So, I went on a trip. A sudden, what-the-hell, throw caution to the wind kind of trip. Kind of. I had a few requests to visit one of my company's vendors and after a very small amount of discussion I was told I could go. Omar had also been putting increasing pressure on me to at least visit the area. I had been telling him how I was becoming more and more unhappy with our situation and he and his girlfriend broke up over Christmas so he now is pining for the kids more than ever.
I called Omar one night and said, "I know we've got a lot of history, but if I'm coming out there, I need you to show me around. We're going to have to be friends." "Oh yeah, sure, of course, I'd do anything to get you and the kids out here," he replied. I then went ahead and booked the ticket.
Upon arrival on Wednesday afternoon, Omar told me he would be flying out at 4:00 am the following morning for a party that he was attending in Dallas for the weekend. It took a bit for this to sink in. What happened to doing anything to get me to move and showing me around? As I considered this, apart from my meetings on Thursday and Friday, I had 6 whole days to fill in a strange city. Yeah, I know, this sounds blissful in a city like San Francisco, but I don't know if I would find enough to keep me occupied - alone - at Disney for that long. In other words, that's a long time to be completely by yourself.
I spent a lot of time wandering around the city with two laptops in my backpack. My collar bones are still bruised from the straps! My meetings were spaced out enough that I often had hours to kill. I work remotely anyway, so I was able to actually do my job too, but I was dependent on WiFi and a place to sit. There were times when I felt like just holing up and not doing anything because of my shyness, but I forced myself out. I went to Fisherman's Wharf, Alcatraz, the Museum of Modern Art, ferries, and shopping districts. Some days I was depressed, other days I reveled in the freedom. I walked for miles and miles, often waking up the next morning with sore muscles. I was in bed by 9:00 and up by 5:00 each day.
By the time Omar returned, I was ready to talk to someone - anyone. I picked him up from the airport and we actually had our first full conversation in 5 years. He admitted a lot of things to me that were eye opening and I found myself just as guarded as ever. Sometimes I think I have made great strides in my trust issues and in just relating to people in general, but then things like this happen. I guess I can't fault myself on this one, and really, at the end of it all, he really hasn't changed either.
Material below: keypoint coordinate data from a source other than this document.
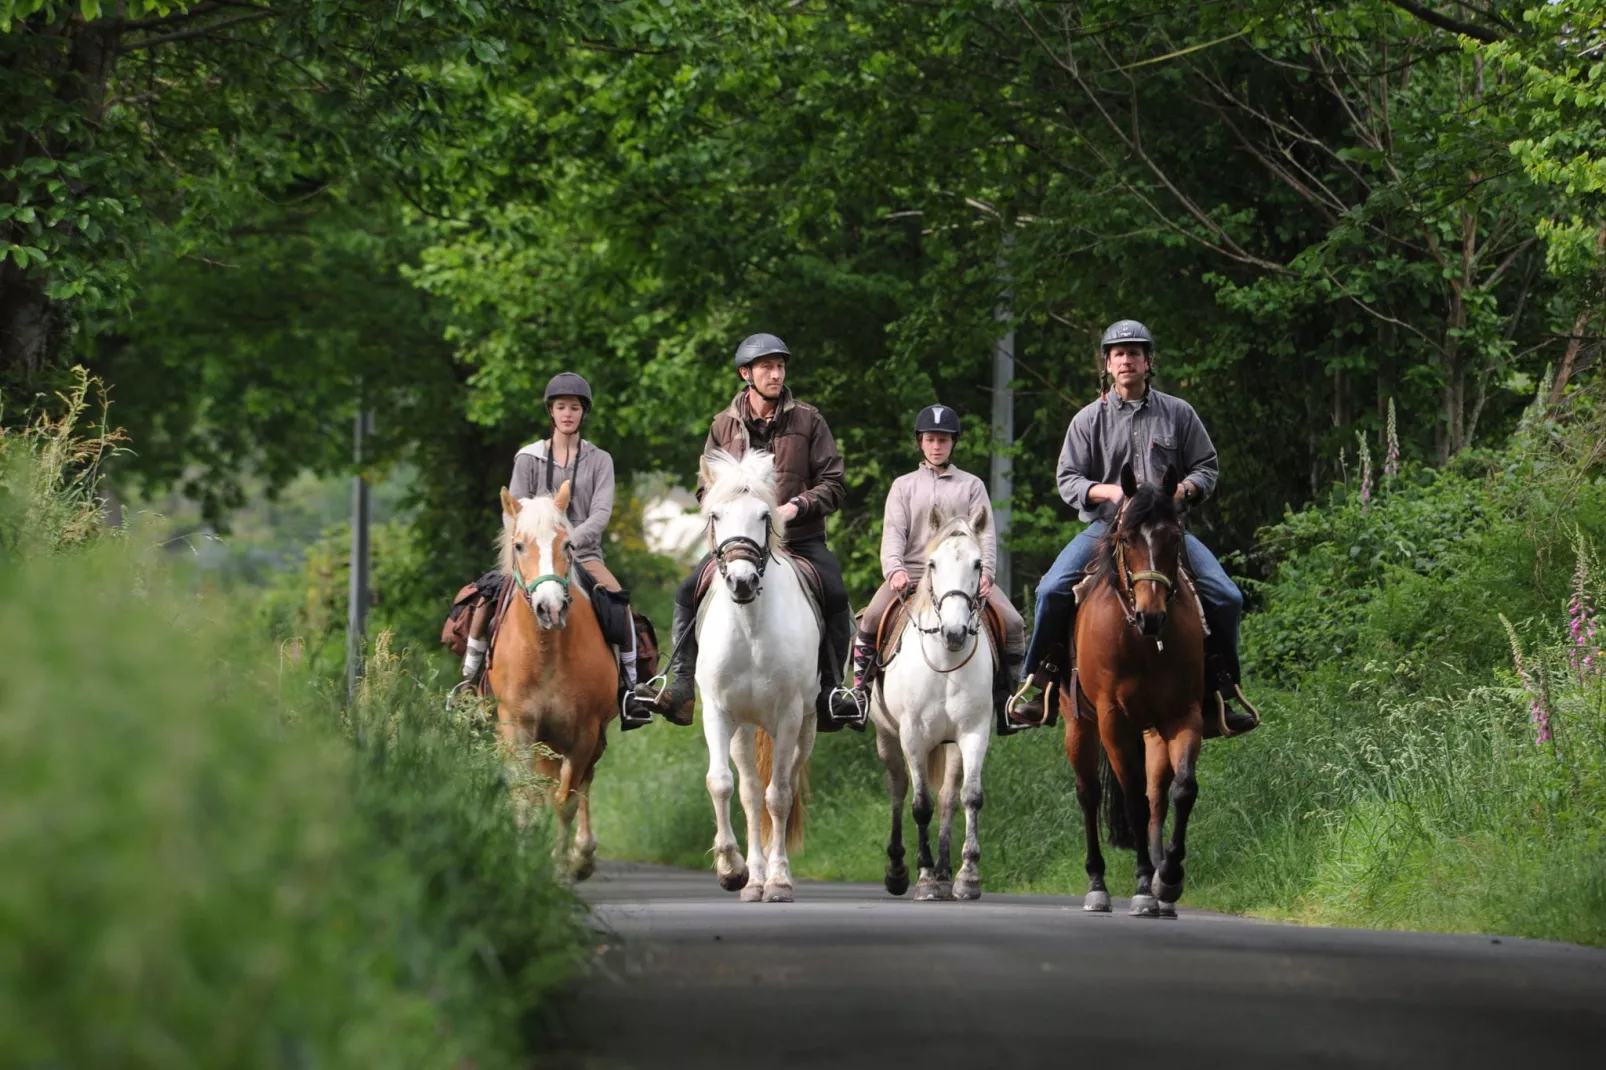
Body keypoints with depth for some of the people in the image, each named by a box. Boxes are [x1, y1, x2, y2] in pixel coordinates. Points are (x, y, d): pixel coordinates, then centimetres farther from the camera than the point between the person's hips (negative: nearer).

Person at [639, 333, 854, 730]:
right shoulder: (725, 425, 9)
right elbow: (706, 488, 12)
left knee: (835, 598, -27)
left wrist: (796, 507, -14)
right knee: (688, 593, -17)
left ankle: (831, 691, -17)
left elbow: (832, 485, 3)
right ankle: (682, 686, -12)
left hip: (800, 537, -2)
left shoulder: (808, 420, 4)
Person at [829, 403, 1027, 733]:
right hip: (911, 572, 0)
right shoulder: (904, 486, 15)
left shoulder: (971, 485, 15)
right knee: (870, 619, -26)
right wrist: (894, 569, -17)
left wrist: (984, 572, -15)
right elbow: (893, 532, 3)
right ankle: (860, 690, -11)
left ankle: (1005, 699, -5)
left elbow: (985, 533, 5)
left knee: (1012, 623, -19)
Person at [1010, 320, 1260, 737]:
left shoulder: (1178, 413, 8)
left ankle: (1219, 691, 1)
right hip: (1105, 526, -1)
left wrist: (1183, 489, -11)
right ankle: (1042, 681, -9)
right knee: (1052, 590, -23)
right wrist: (1109, 491, -16)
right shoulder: (1088, 420, 5)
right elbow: (1068, 480, 3)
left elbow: (1205, 467, 11)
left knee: (1227, 598, -13)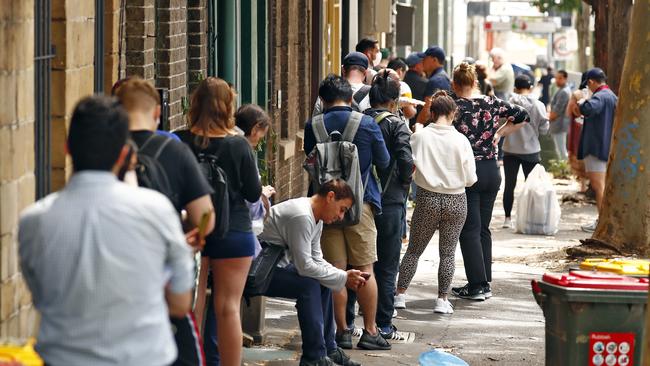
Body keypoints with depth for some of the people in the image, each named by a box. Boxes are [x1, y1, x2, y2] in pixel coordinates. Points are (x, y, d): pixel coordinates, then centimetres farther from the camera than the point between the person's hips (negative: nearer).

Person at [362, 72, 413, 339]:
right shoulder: (396, 125, -9)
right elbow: (406, 161, -18)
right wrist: (405, 182, 1)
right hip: (389, 201, -4)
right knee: (386, 266, 5)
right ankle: (383, 325, 6)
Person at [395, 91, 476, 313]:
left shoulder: (420, 136, -8)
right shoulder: (461, 140, -7)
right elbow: (470, 179, -4)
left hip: (427, 198, 0)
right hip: (456, 201, 0)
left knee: (414, 249, 12)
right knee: (448, 252, 10)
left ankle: (400, 295, 13)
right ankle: (442, 299, 10)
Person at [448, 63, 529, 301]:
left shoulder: (454, 106, -9)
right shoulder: (491, 103, 3)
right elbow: (522, 116, 11)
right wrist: (500, 133, 13)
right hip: (492, 171, 5)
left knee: (469, 230, 1)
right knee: (483, 229, 14)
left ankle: (477, 285, -2)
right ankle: (485, 283, 16)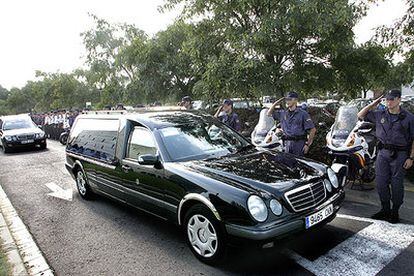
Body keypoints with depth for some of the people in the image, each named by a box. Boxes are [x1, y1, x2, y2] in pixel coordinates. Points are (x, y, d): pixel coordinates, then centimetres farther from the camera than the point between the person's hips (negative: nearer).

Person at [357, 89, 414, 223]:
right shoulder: (380, 114, 5)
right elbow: (360, 115, 13)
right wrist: (372, 104, 2)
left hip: (400, 154, -3)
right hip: (383, 152, 3)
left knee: (397, 184, 4)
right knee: (380, 182, 6)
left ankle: (395, 212, 19)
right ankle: (385, 209, 22)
I have been feeling isolated and stagnant of late and I know that nothing is going to change if I don't make some major adjustments. I started to open a few doors here in MN again that, although I knew that they weren't the best doors to open, they were easy things that would give me the changes that I so, so need. But sometimes going easy isn't the right way to go.
I can't say that I've made any decisions. I'm still wondering if I'm actually brave enough to go. Omar proved to me that I still can't really rely on him for friendship or help. So, if I go, I'm on my own.
Looks like I've got a lot of thinking to do... Does anyone have a crystal ball?